- [TRY IT]: Where the listing below reaches the line containing "tilt_deg: -15.2", start writing out lines exactly, and stop once the line containing "focal_mm: 4.15" has been written.

- [DATA FOR THE TASK]:

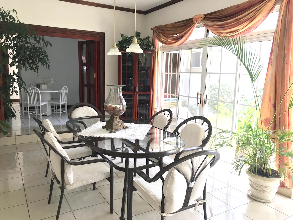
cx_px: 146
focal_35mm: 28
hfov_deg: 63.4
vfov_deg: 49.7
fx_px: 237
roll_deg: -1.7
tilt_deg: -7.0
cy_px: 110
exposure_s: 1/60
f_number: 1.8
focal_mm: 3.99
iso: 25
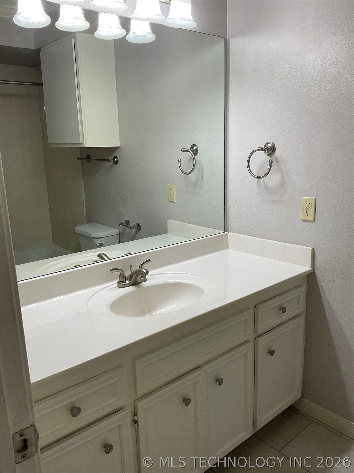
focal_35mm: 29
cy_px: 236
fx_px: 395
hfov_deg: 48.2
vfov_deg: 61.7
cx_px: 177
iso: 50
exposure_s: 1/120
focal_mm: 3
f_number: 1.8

==

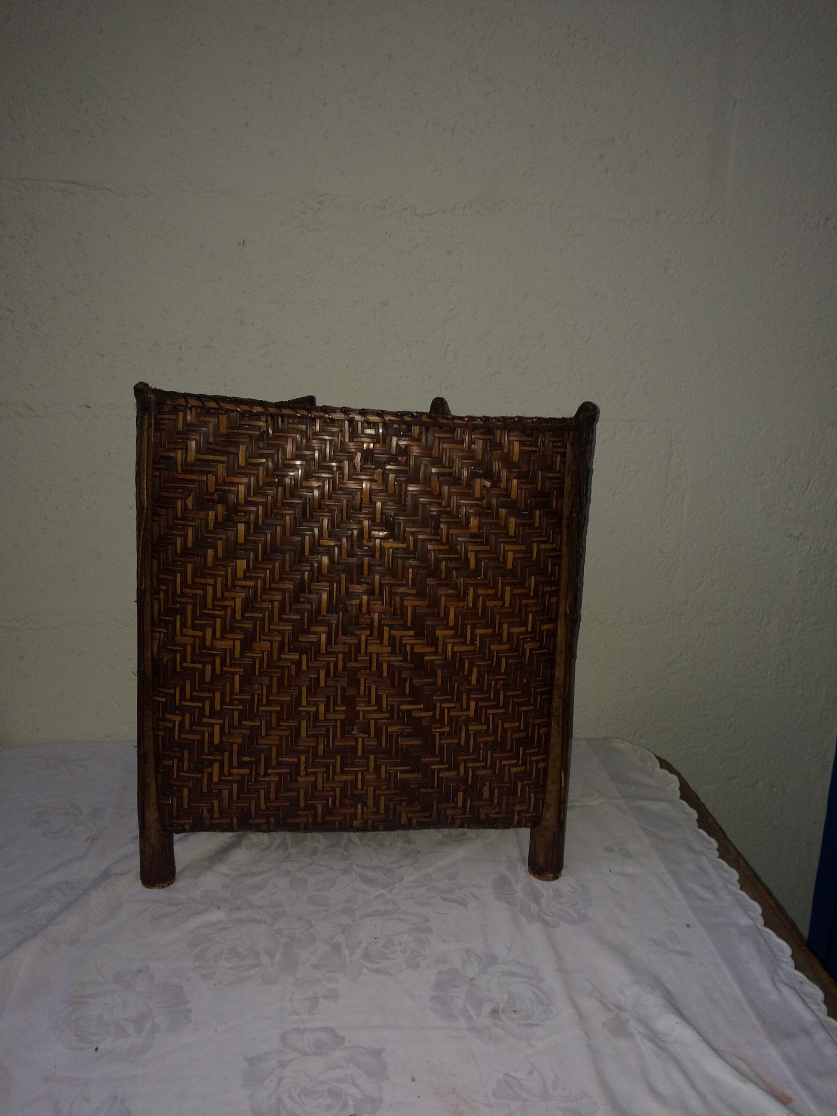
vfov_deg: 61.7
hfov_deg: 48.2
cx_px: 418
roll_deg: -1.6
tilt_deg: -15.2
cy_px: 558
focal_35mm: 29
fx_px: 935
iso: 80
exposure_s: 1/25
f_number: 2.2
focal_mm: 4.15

==

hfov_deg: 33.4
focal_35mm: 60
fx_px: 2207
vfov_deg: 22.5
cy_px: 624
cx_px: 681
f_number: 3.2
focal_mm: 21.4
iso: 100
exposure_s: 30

- [REPLY]:
tilt_deg: -15.2
cy_px: 558
focal_35mm: 29
fx_px: 935
iso: 80
exposure_s: 1/25
f_number: 2.2
focal_mm: 4.15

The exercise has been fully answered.